We have become so used to environmental portents that whenever we hear good news we blink in disbelief, so blink away: It appears that the various concerted efforts to get people in Japan to save water has paid off.
In Kanagawa Prefecture, for example, per capita water consumption dropped from 21.55 cubic meters a month in 1998 to 19.98 cubic meters a month in 2004. In Tokyo, consumption during the same period went down by 6 percent, and in Chiba Prefecture by 9 percent. The Japan Waterworks Association, which represents 1,500 water departments, says that between 1995 and 2003 average water use per day per person decreased from 391 liters to 363 liters. According to an Asahi Shimbun feature published last March, this decrease was brought about mainly through technology. A single flush of a toilet in the 1970s consumed 20 liters of water, while the same action today only uses 10. New drum-type washing machines use half the water older machines use, and as living spaces get larger more people are buying dishwashers, which on average need about one-tenth the amount of water that hand-washing requires.
The decrease can also be attributed to a change in public consciousness. Consumers have internalized the call for conservation in such a way that they no longer think they need as much water as they used to; meaning, they don’t consciously conserve but simply use less as a matter of course. This is certainly good news, especially for Japan, which is one of the world’s most notorious water hogs. Another Asahi article reported that Japan is the world’s No. 1 importer of “virtual water” (kasosui), a term that describes the amount of H2O used to produce certain items. For example, it takes about 20 tons of water to produce one kilogram of beef in terms of growing feed, maintaining livestock etc. So while Japan itself doesn’t directly consume this water, the countries it imports food from do, and some of these countries are undergoing water crises of their own, not to mention acute desertification.

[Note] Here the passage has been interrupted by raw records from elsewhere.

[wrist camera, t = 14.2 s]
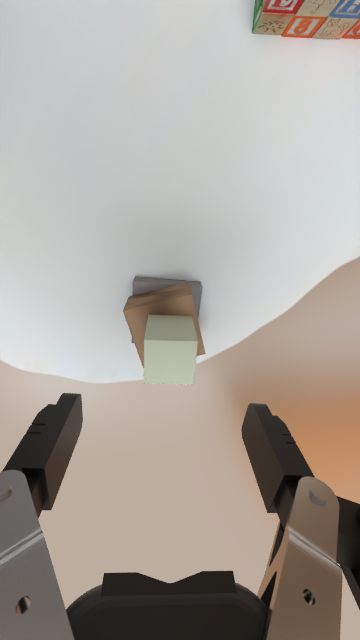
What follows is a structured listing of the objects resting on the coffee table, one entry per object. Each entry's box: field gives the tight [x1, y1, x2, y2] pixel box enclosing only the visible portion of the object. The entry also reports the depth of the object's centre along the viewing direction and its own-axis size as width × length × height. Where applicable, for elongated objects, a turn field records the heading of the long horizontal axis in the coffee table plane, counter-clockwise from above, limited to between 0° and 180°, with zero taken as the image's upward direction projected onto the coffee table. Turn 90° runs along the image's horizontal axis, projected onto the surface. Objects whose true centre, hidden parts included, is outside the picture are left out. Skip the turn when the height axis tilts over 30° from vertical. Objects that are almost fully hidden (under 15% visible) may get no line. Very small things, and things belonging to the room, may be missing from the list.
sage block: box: [144, 315, 198, 385], centre depth 27 cm, size 5×5×6 cm
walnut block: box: [123, 282, 205, 368], centre depth 32 cm, size 8×8×5 cm
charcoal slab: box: [132, 277, 202, 343], centre depth 35 cm, size 9×9×3 cm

Japan is famously lacking in natural resources, but it has always been blessed with an abundance of water despite the occasional seasonal shortage. The success of decades-long conservation schemes is more or less a symbolic victory, proof that people can be made to change wasteful habits.
However, the water utilities’ success has resulted in lower revenues. The situation has become so serious in Kanagawa, in fact, that the prefecture’s water department announced that it is going to increase water rates for households by 20 percent. Years ago it was assumed that water consumption would only increase as time went on, and so the government built lots of dams in order to create reservoirs. Since these reservoirs have started supplying water they require huge amounts of money to maintain. The new Miyagase Dam in western Kanagawa costs 60 billion yen a year to operate, and Kanagawa residents aren’t using enough water to pay for it and the debt incurred to build it.
The same is true of dams throughout Japan. The irony of the dilemma was summed up by a Kanagawa waterworks official who told Asahi, “We asked residents to conserve water, but just because we now have more water it doesn’t mean we can ask them to use more.” Why not? It seems that Tokyo, which is facing similar economic shortfalls with regard to water usage, but has decided not to increase rates, recently began an unusual PR campaign with the implied aim of boosting water consumption. At kiosks and convenience stores throughout the city you will find 500-ml bottles of water called Tokyo Sui on sale for 100 yen. These bottles contain normal tap water. It sounds like a stunt by one of those anticorporate guerrilla cooperatives.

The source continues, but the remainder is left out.